The Rise of GetEqual

How the activist group GetEqual came to be.



GET EQUAL MAIN GRAPHIC X390 (COURTESY) | ADVOCATE.COMThe D.C. home where GetEqual often plans its direct actions — and where members routinely crash on bunk beds and mattresses — belongs to Paul Yandura, known by many in Washington as the man who fervently supported his partner, Donald Hitchcock, as he sued the Democratic National Committee after being fired from the organization in 2006. Yandura claimed Hitchcock had been wrongfully terminated for an e-mail Yandura sent to major LGBT donors criticizing the DNC; after months of he-said, he-said articles, depositions, and lawyers’ statements, the DNC settled the workplace discrimination and defamation lawsuit for an undisclosed amount. But the scuffle put Beltway insiders on notice that Yandura wasn’t afraid of the political establishment in a town that feeds on group-think and rewards those who worship at its altar.

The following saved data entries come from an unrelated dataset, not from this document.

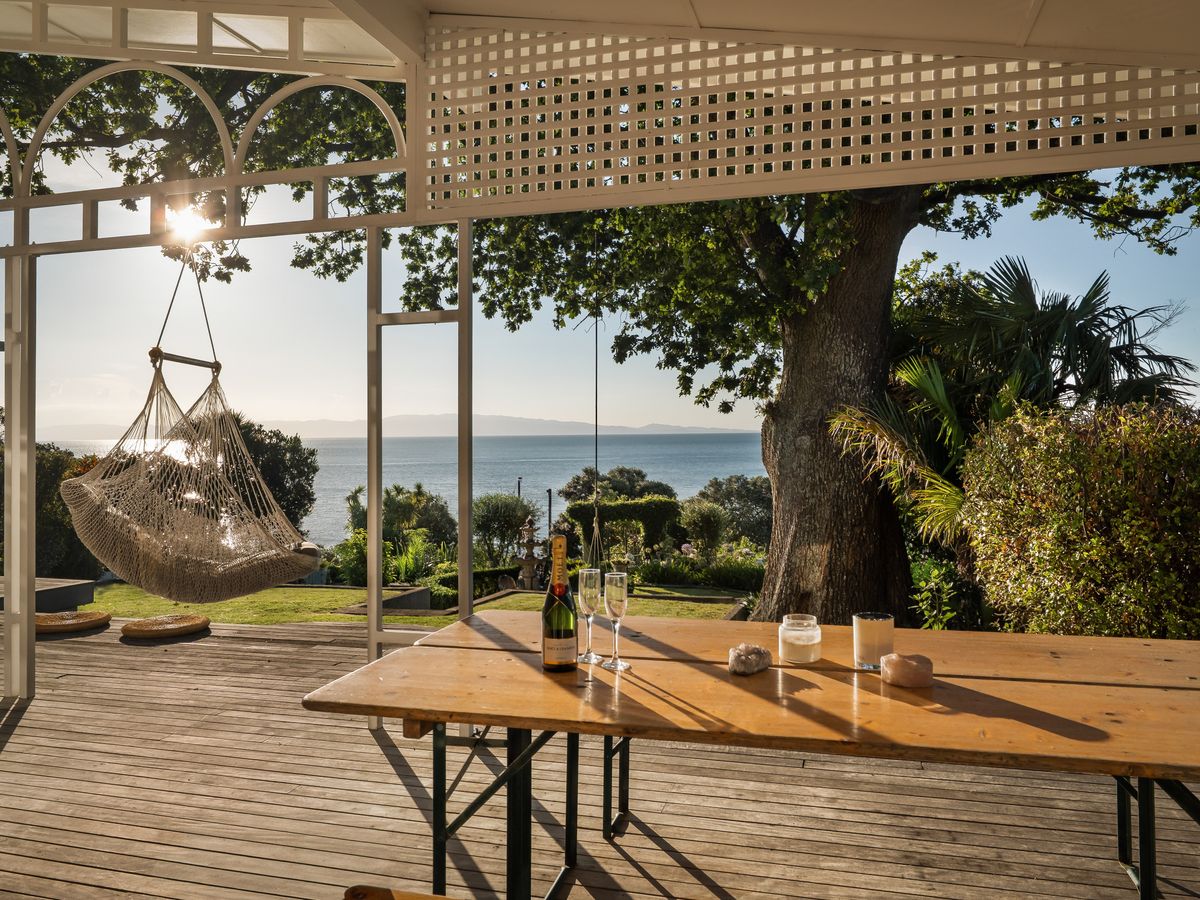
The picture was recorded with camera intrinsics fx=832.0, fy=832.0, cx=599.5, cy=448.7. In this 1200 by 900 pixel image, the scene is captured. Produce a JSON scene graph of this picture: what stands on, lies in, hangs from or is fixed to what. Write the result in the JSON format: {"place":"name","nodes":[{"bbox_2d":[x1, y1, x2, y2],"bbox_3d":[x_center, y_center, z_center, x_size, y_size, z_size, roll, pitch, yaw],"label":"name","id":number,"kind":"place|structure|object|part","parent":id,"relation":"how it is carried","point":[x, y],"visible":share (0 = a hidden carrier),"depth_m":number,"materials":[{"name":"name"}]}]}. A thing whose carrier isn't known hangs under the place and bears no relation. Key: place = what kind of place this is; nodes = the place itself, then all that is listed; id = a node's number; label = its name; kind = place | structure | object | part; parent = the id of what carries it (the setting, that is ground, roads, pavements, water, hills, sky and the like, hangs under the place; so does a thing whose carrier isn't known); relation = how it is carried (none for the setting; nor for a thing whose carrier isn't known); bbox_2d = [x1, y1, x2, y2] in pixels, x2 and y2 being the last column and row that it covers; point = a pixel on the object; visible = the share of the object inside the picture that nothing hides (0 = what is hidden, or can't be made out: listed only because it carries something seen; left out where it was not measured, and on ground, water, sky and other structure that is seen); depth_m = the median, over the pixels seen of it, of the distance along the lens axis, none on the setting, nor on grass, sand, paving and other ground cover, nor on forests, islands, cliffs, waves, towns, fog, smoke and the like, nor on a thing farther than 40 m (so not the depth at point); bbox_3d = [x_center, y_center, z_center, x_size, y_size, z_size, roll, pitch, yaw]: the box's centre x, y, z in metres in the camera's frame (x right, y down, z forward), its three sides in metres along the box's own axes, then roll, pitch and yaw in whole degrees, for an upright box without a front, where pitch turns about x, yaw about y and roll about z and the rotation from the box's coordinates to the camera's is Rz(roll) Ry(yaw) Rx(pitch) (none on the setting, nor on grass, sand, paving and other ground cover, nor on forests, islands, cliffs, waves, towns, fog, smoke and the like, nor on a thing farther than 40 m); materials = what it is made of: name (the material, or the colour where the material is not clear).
{"place":"outdoors","nodes":[
{"label":"outdoors","id":0,"kind":"place"},
{"bbox_2d":[163,200,215,243],"label":"sun","id":1,"kind":"structure","parent":0,"point":[185,220],"materials":[{"name":"white"}]},
{"bbox_2d":[27,413,748,439],"label":"hill","id":2,"kind":"structure","parent":0,"point":[674,429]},
{"bbox_2d":[27,430,765,546],"label":"sea","id":3,"kind":"structure","parent":0,"point":[428,477],"materials":[{"name":"liquid"}]},
{"bbox_2d":[79,580,748,629],"label":"lawn","id":4,"kind":"structure","parent":0,"point":[237,603],"materials":[{"name":"green plant"}]},
{"bbox_2d":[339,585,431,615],"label":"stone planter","id":5,"kind":"object","parent":4,"relation":"on","point":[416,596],"visible":0.46,"depth_m":10.54,"materials":[{"name":"stone"}]},
{"bbox_2d":[430,566,532,605],"bbox_3d":[-1.816,2.295,13.493,1.649,0.595,1.034,0,0,16],"label":"hedge","id":6,"kind":"object","parent":4,"relation":"on","point":[490,598],"visible":0.46,"depth_m":13.26,"materials":[{"name":"green plant"}]},
{"bbox_2d":[0,614,1199,899],"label":"wooden deck","id":7,"kind":"structure","parent":0,"point":[28,729],"materials":[{"name":"brown wood"}]},
{"bbox_2d":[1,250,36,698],"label":"white post","id":8,"kind":"object","parent":7,"relation":"on","point":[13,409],"visible":0.96,"depth_m":4.56,"materials":[{"name":"wood"}]},
{"bbox_2d":[0,577,97,614],"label":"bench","id":9,"kind":"object","parent":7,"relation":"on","point":[88,591],"visible":0.65,"depth_m":7.56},
{"bbox_2d":[36,610,111,635],"bbox_3d":[-4.127,1.334,6.438,0.638,0.095,0.635,0,0,-40],"label":"cushion","id":10,"kind":"object","parent":7,"relation":"on","point":[75,616],"visible":0.9,"depth_m":6.29,"materials":[{"name":"brown wicker"}]},
{"bbox_2d":[120,614,210,639],"bbox_3d":[-3.284,1.344,6.331,0.654,0.097,0.645,0,0,44],"label":"cushion","id":11,"kind":"object","parent":7,"relation":"on","point":[127,631],"visible":0.99,"depth_m":6.14,"materials":[{"name":"wicker"}]},
{"bbox_2d":[343,885,460,899],"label":"wooden bench","id":12,"kind":"object","parent":7,"relation":"on","point":[388,898],"visible":0.99,"depth_m":1.71,"materials":[{"name":"brown wood"}]},
{"bbox_2d":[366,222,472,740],"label":"wooden post","id":13,"kind":"object","parent":7,"relation":"on","point":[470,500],"visible":0.68,"depth_m":3.95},
{"bbox_2d":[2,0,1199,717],"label":"pergola","id":14,"kind":"object","parent":7,"relation":"on","point":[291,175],"visible":0.92,"depth_m":3.65,"materials":[{"name":"white wood"}]},
{"bbox_2d":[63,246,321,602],"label":"hammock chair","id":15,"kind":"object","parent":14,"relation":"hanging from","point":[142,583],"visible":0.97,"depth_m":4.21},
{"bbox_2d":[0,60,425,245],"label":"arched trim","id":16,"kind":"structure","parent":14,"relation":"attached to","point":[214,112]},
{"bbox_2d":[408,25,1199,217],"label":"lattice panel","id":17,"kind":"object","parent":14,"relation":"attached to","point":[962,144],"visible":0.92,"depth_m":3.33,"materials":[{"name":"white wood"}]},
{"bbox_2d":[298,616,1199,899],"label":"wooden table","id":18,"kind":"object","parent":7,"relation":"on","point":[530,724],"visible":0.98,"depth_m":1.93,"materials":[{"name":"brown wood"}]},
{"label":"metal legs","id":19,"kind":"part","parent":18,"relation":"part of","materials":[{"name":"black metal"}]},
{"bbox_2d":[541,536,577,672],"bbox_3d":[-0.105,0.406,2.170,0.099,0.349,0.103,0,0,16],"label":"champagne bottle","id":20,"kind":"object","parent":18,"relation":"on","point":[557,644],"visible":0.99,"depth_m":2.13,"materials":[{"name":"glass"}]},
{"bbox_2d":[577,567,602,664],"bbox_3d":[-0.030,0.458,2.280,0.081,0.259,0.083,0,0,16],"label":"champagne glass","id":21,"kind":"object","parent":18,"relation":"on","point":[590,573],"visible":0.98,"depth_m":2.26,"materials":[{"name":"clear glass"}]},
{"bbox_2d":[601,571,630,670],"bbox_3d":[0.044,0.453,2.183,0.085,0.253,0.086,0,0,16],"label":"champagne glass","id":22,"kind":"object","parent":18,"relation":"on","point":[617,666],"visible":0.98,"depth_m":2.17,"materials":[{"name":"clear glass"}]},
{"bbox_2d":[729,643,771,675],"bbox_3d":[0.383,0.536,2.120,0.111,0.072,0.104,0,0,-39],"label":"stone","id":23,"kind":"object","parent":18,"relation":"on","point":[759,651],"visible":0.99,"depth_m":2.08,"materials":[{"name":"stone"}]},
{"bbox_2d":[777,613,821,664],"bbox_3d":[0.534,0.507,2.218,0.115,0.117,0.117,0,0,16],"label":"candle jar","id":24,"kind":"object","parent":18,"relation":"on","point":[791,634],"visible":0.99,"depth_m":2.17,"materials":[{"name":"clear glass"}]},
{"bbox_2d":[853,612,893,670],"bbox_3d":[0.705,0.494,2.136,0.103,0.137,0.103,0,0,16],"label":"candle","id":25,"kind":"object","parent":18,"relation":"on","point":[865,631],"visible":0.99,"depth_m":2.10,"materials":[{"name":"white wax"}]},
{"bbox_2d":[881,652,933,688],"bbox_3d":[0.742,0.534,2.005,0.119,0.068,0.119,0,0,16],"label":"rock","id":26,"kind":"object","parent":18,"relation":"on","point":[908,666],"visible":0.99,"depth_m":1.96,"materials":[{"name":"stone"}]},
{"label":"table legs","id":27,"kind":"part","parent":18,"relation":"part of","materials":[{"name":"black metal"}]},
{"bbox_2d":[1,98,1198,436],"label":"sky","id":28,"kind":"structure","parent":0,"point":[684,417],"materials":[{"name":"blue"}]},
{"bbox_2d":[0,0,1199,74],"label":"ceiling","id":29,"kind":"structure","parent":0,"point":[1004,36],"materials":[{"name":"paint"}]},
{"label":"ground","id":30,"kind":"structure","parent":0},
{"bbox_2d":[4,440,103,582],"bbox_3d":[-9.611,1.176,13.353,3.455,2.787,3.198,0,0,16],"label":"shrub","id":31,"kind":"object","parent":30,"relation":"on","point":[38,462],"visible":0.5,"depth_m":13.07,"materials":[{"name":"green plant"}]},
{"bbox_2d":[215,414,317,535],"bbox_3d":[-7.700,1.098,17.733,3.248,3.662,3.143,0,0,16],"label":"shrub","id":32,"kind":"object","parent":30,"relation":"on","point":[262,439],"visible":0.47,"depth_m":17.43,"materials":[{"name":"green plant"}]},
{"bbox_2d":[331,529,368,585],"bbox_3d":[-4.559,2.099,15.554,0.976,1.138,0.953,0,0,16],"label":"shrub","id":33,"kind":"object","parent":30,"relation":"on","point":[359,558],"visible":0.68,"depth_m":15.36,"materials":[{"name":"green plant"}]},
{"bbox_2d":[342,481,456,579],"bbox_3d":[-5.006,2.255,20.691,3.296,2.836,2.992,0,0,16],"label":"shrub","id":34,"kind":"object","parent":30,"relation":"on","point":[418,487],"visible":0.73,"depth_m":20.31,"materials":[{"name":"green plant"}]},
{"bbox_2d":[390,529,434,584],"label":"shrub","id":35,"kind":"object","parent":30,"relation":"on","point":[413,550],"visible":0.71,"depth_m":15.71,"materials":[{"name":"green plant"}]},
{"bbox_2d":[472,493,538,562],"bbox_3d":[-2.683,2.383,22.459,2.380,2.458,2.312,0,0,16],"label":"shrub","id":36,"kind":"object","parent":30,"relation":"on","point":[495,520],"visible":0.81,"depth_m":22.02,"materials":[{"name":"green plant"}]},
{"bbox_2d":[516,476,523,499],"bbox_3d":[-3.085,2.589,31.912,0.314,3.043,0.311,0,0,16],"label":"lamp post","id":37,"kind":"object","parent":30,"relation":"on","point":[520,477],"visible":0.31,"depth_m":31.88,"materials":[{"name":"metal"}]},
{"bbox_2d":[515,517,541,591],"bbox_3d":[-1.225,1.847,14.274,0.520,1.419,0.519,0,0,16],"label":"fountain","id":38,"kind":"object","parent":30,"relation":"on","point":[527,573],"visible":0.94,"depth_m":14.18,"materials":[{"name":"brown stone"}]},
{"bbox_2d":[546,487,553,541],"bbox_3d":[-1.501,2.518,24.995,0.284,2.680,0.284,0,0,16],"label":"lamp post","id":39,"kind":"object","parent":30,"relation":"on","point":[550,505],"visible":0.59,"depth_m":24.96,"materials":[{"name":"black metal"}]},
{"bbox_2d":[557,466,676,504],"bbox_3d":[0.840,2.761,32.076,4.869,4.138,4.561,0,0,16],"label":"tree","id":40,"kind":"object","parent":30,"relation":"on","point":[570,487],"visible":0.56,"depth_m":31.40,"materials":[{"name":"green plant"}]},
{"bbox_2d":[563,496,680,558],"bbox_3d":[0.601,1.995,18.464,2.829,1.832,1.123,0,0,16],"label":"hedge","id":41,"kind":"object","parent":30,"relation":"on","point":[649,505],"visible":0.74,"depth_m":18.14,"materials":[{"name":"green plant"}]},
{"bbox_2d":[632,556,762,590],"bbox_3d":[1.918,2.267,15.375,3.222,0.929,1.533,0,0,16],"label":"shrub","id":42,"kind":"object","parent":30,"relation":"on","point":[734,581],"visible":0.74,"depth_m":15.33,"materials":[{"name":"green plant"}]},
{"bbox_2d":[679,499,729,558],"bbox_3d":[2.364,1.954,18.765,1.319,1.678,1.328,0,0,5],"label":"shrub","id":43,"kind":"object","parent":30,"relation":"on","point":[706,518],"visible":0.95,"depth_m":18.55,"materials":[{"name":"green plant"}]},
{"bbox_2d":[697,473,772,544],"bbox_3d":[5.101,2.739,28.956,4.195,3.687,4.077,0,0,16],"label":"shrub","id":44,"kind":"object","parent":30,"relation":"on","point":[734,490],"visible":0.66,"depth_m":28.25,"materials":[{"name":"green plant"}]},
{"bbox_2d":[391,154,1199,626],"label":"large tree","id":45,"kind":"object","parent":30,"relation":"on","point":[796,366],"visible":0.64,"depth_m":7.25,"materials":[{"name":"plant"}]},
{"bbox_2d":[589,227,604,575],"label":"rope","id":46,"kind":"object","parent":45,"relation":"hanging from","point":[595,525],"visible":0.74,"depth_m":6.23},
{"label":"tree trunk","id":47,"kind":"part","parent":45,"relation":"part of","materials":[{"name":"brown wood"}]},
{"bbox_2d":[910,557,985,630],"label":"shrub","id":48,"kind":"object","parent":30,"relation":"on","point":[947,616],"visible":0.61,"depth_m":6.71,"materials":[{"name":"green plant"}]},
{"bbox_2d":[829,257,1198,555],"bbox_3d":[3.438,-0.009,6.827,3.135,3.289,3.126,0,0,16],"label":"palm tree","id":49,"kind":"object","parent":30,"relation":"on","point":[1064,311],"visible":0.71,"depth_m":6.63,"materials":[{"name":"green plant"}]},
{"bbox_2d":[959,401,1199,638],"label":"hedge","id":50,"kind":"object","parent":30,"relation":"on","point":[987,515],"visible":0.91,"depth_m":4.85,"materials":[{"name":"green plant"}]}
]}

Last summer, Yandura began requesting a meeting with senior White House officials such as chief of staff Rahm Emanuel and political director Patrick Gaspard. In spring 2009 he’d been told by the administration’s de facto LGBT liaison, Brian Bond, that repeal of DADT was slated for 2010 — a revelation that came right around the same time Human Rights Campaign president Joe Solmonese was asserting in the media that the administration had “a vision” and “a plan” for LGBT legislation.

“I said to Brian, ‘We’ll help with ‘don’t ask, don’t tell’—we know it’s going to be a heavy lift,’” Yandura says. “We will fund polling, data collection, lobbying, but we have to know there’s a plan and that there will be benchmarks.”

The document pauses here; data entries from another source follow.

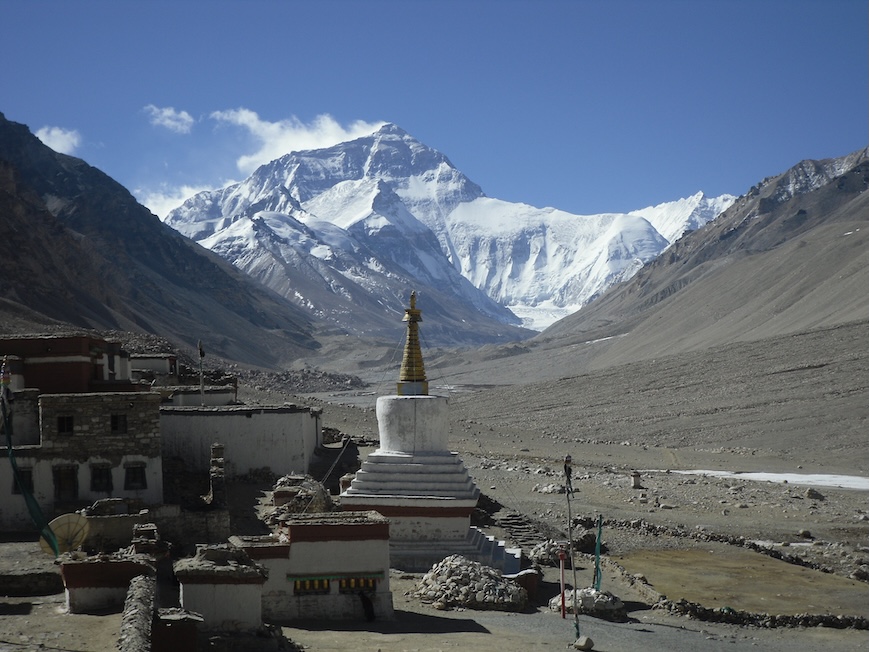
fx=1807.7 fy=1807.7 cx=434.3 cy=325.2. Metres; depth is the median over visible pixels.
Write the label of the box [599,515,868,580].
stone wall
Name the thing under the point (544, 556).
rock pile
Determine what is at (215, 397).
white building
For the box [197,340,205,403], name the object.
pole
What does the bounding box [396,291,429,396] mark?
spire
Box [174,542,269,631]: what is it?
small building
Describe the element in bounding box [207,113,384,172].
cloud
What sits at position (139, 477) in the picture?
window
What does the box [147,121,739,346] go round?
snowy mountain
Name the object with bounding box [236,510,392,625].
white building
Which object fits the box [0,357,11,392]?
flag
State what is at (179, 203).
cloud
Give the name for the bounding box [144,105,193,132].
cloud
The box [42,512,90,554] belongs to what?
satellite dish
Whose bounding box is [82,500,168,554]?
stone wall
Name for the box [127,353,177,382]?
building
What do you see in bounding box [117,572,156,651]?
stone wall
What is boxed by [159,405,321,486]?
white building
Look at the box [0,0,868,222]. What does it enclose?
sky
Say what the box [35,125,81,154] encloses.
cloud
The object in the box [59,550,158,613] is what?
small building
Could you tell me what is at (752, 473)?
snow patch
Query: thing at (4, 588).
stone wall
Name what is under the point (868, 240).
hill
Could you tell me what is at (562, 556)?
red pole
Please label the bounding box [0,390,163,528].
stone building
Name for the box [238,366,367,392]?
rock pile
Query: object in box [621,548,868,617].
patch
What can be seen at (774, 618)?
stone wall
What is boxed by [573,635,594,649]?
rock
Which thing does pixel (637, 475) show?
stone marker
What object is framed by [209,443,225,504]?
stone pillar
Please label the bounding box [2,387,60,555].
green flag
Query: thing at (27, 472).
window
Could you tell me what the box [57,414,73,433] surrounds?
window
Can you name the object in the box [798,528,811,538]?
rock
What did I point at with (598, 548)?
green flag
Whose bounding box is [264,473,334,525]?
rock pile
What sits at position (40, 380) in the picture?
red building
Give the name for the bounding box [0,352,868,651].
ground
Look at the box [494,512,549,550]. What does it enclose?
stone steps
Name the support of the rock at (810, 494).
on the ground
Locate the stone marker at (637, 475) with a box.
[631,471,641,488]
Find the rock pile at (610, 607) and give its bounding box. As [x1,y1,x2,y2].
[549,587,627,620]
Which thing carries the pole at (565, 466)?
on the ground
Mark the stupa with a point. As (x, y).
(450, 523)
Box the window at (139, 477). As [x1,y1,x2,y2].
[124,461,146,489]
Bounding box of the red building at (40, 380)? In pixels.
[0,335,133,394]
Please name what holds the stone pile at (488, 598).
on the ground
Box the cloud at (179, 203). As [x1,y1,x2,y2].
[135,183,215,217]
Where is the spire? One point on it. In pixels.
(418, 366)
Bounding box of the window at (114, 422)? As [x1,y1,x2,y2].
[110,413,126,433]
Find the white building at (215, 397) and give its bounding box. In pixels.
[162,386,238,407]
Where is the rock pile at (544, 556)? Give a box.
[529,538,571,566]
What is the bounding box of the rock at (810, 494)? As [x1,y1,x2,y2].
[804,488,823,499]
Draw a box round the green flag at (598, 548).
[593,514,603,591]
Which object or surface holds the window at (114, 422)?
in the stone building at (121, 461)
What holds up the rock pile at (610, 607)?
on the ground
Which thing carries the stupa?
on the ground
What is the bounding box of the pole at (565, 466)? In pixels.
[563,455,580,640]
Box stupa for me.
[336,290,519,579]
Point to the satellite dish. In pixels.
(71, 525)
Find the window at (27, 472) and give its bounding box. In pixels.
[12,467,33,494]
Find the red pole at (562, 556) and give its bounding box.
[558,545,566,617]
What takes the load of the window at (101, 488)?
in the stone building at (121, 461)
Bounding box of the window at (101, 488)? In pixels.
[90,462,112,492]
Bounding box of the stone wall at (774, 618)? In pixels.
[659,598,868,630]
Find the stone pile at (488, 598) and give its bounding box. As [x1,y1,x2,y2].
[414,554,528,611]
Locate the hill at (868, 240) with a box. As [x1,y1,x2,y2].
[489,144,868,447]
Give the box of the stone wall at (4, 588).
[0,569,64,596]
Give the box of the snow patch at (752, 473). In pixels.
[670,468,868,490]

By “we,” Yandura was referring to himself and Jonathan Lewis, an heir to the billion-dollar Progressive Insurance fortune. Yandura has served as Lewis’s political adviser since 2003, when Lewis started taking an active interest in getting young people more involved in politics. “They’re the only class of people that continuously inspires me and gives me hope that there’s going to be change,” Lewis says of youths.

Between 2004 and 2008, Lewis poured nearly $14 million into efforts encouraging youth participation in the political process. Although tracking isn’t an exact science — some polls count youths as those aged 18-29 and others use 18-35 — Lewis and Yandura say they’ve seen tangible results. In 2000 the youth vote accounted for about 36% of the electorate, Yandura asserts. Four years later they were up to 47%, and by 2008 represented 53%.

“It’s uncomfortable to take credit for any of that — it could just as easily be coincidental,” Lewis says of the uptick. “But at the same time, that’s what’s happened.”

Though Lewis is gay, he says he never felt uniquely drawn to investing in LGBT issues. Sure, he’d made sizable donations to the Gay and Lesbian Victory Fund and the Human Rights Campaign, including $1 million to fund the building for HRC’s current Washington headquarters. But he had never experienced his sexuality as a major hurdle to his goals.

“I wasn’t persecuted, I wasn’t bullied,” he says, reflecting on his adolescence. “My weight — being chubby — was worse than being gay.”

But the more he worked with Yandura — who began his career in Washington working in President Bill Clinton’s groundbreaking gay and lesbian liaison office — the more Lewis paid attention to the gay movement, or what he says he soon determined to be a lack thereof.